--- Required action ---
Images do not belong in the copy. Retype the entries exactly.

(Data listing begins)

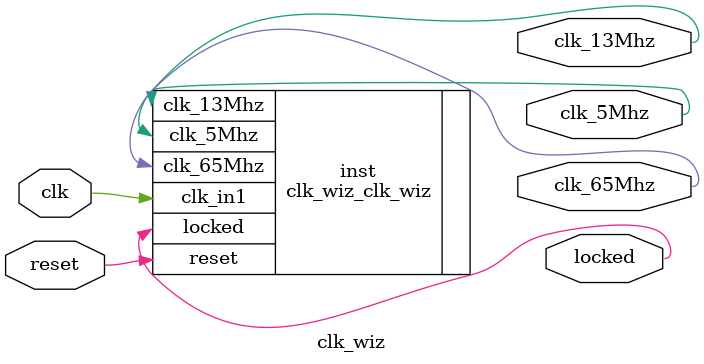
<source format=v>


`timescale 1ps/1ps

(* CORE_GENERATION_INFO = "clk_wiz,clk_wiz_v5_4_2_0,{component_name=clk_wiz,use_phase_alignment=true,use_min_o_jitter=false,use_max_i_jitter=false,use_dyn_phase_shift=false,use_inclk_switchover=false,use_dyn_reconfig=false,enable_axi=0,feedback_source=FDBK_AUTO,PRIMITIVE=MMCM,num_out_clk=3,clkin1_period=10.000,clkin2_period=10.000,use_power_down=false,use_reset=true,use_locked=true,use_inclk_stopped=false,feedback_type=SINGLE,CLOCK_MGR_TYPE=NA,manual_override=false}" *)

module clk_wiz 
 (
  // Clock out ports
  output        clk_65Mhz,
  output        clk_13Mhz,
  output        clk_5Mhz,
  // Status and control signals
  input         reset,
  output        locked,
 // Clock in ports
  input         clk
 );

  clk_wiz_clk_wiz inst
  (
  // Clock out ports  
  .clk_65Mhz(clk_65Mhz),
  .clk_13Mhz(clk_13Mhz),
  .clk_5Mhz(clk_5Mhz),
  // Status and control signals               
  .reset(reset), 
  .locked(locked),
 // Clock in ports
  .clk_in1(clk)
  );

endmodule

</source>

(Data listing ends)

--- Answer box ---
<source format=v>


`timescale 1ps/1ps

(* CORE_GENERATION_INFO = "clk_wiz,clk_wiz_v5_4_2_0,{component_name=clk_wiz,use_phase_alignment=true,use_min_o_jitter=false,use_max_i_jitter=false,use_dyn_phase_shift=false,use_inclk_switchover=false,use_dyn_reconfig=false,enable_axi=0,feedback_source=FDBK_AUTO,PRIMITIVE=MMCM,num_out_clk=3,clkin1_period=10.000,clkin2_period=10.000,use_power_down=false,use_reset=true,use_locked=true,use_inclk_stopped=false,feedback_type=SINGLE,CLOCK_MGR_TYPE=NA,manual_override=false}" *)

module clk_wiz 
 (
  // Clock out ports
  output        clk_65Mhz,
  output        clk_13Mhz,
  output        clk_5Mhz,
  // Status and control signals
  input         reset,
  output        locked,
 // Clock in ports
  input         clk
 );

  clk_wiz_clk_wiz inst
  (
  // Clock out ports  
  .clk_65Mhz(clk_65Mhz),
  .clk_13Mhz(clk_13Mhz),
  .clk_5Mhz(clk_5Mhz),
  // Status and control signals               
  .reset(reset), 
  .locked(locked),
 // Clock in ports
  .clk_in1(clk)
  );

endmodule

</source>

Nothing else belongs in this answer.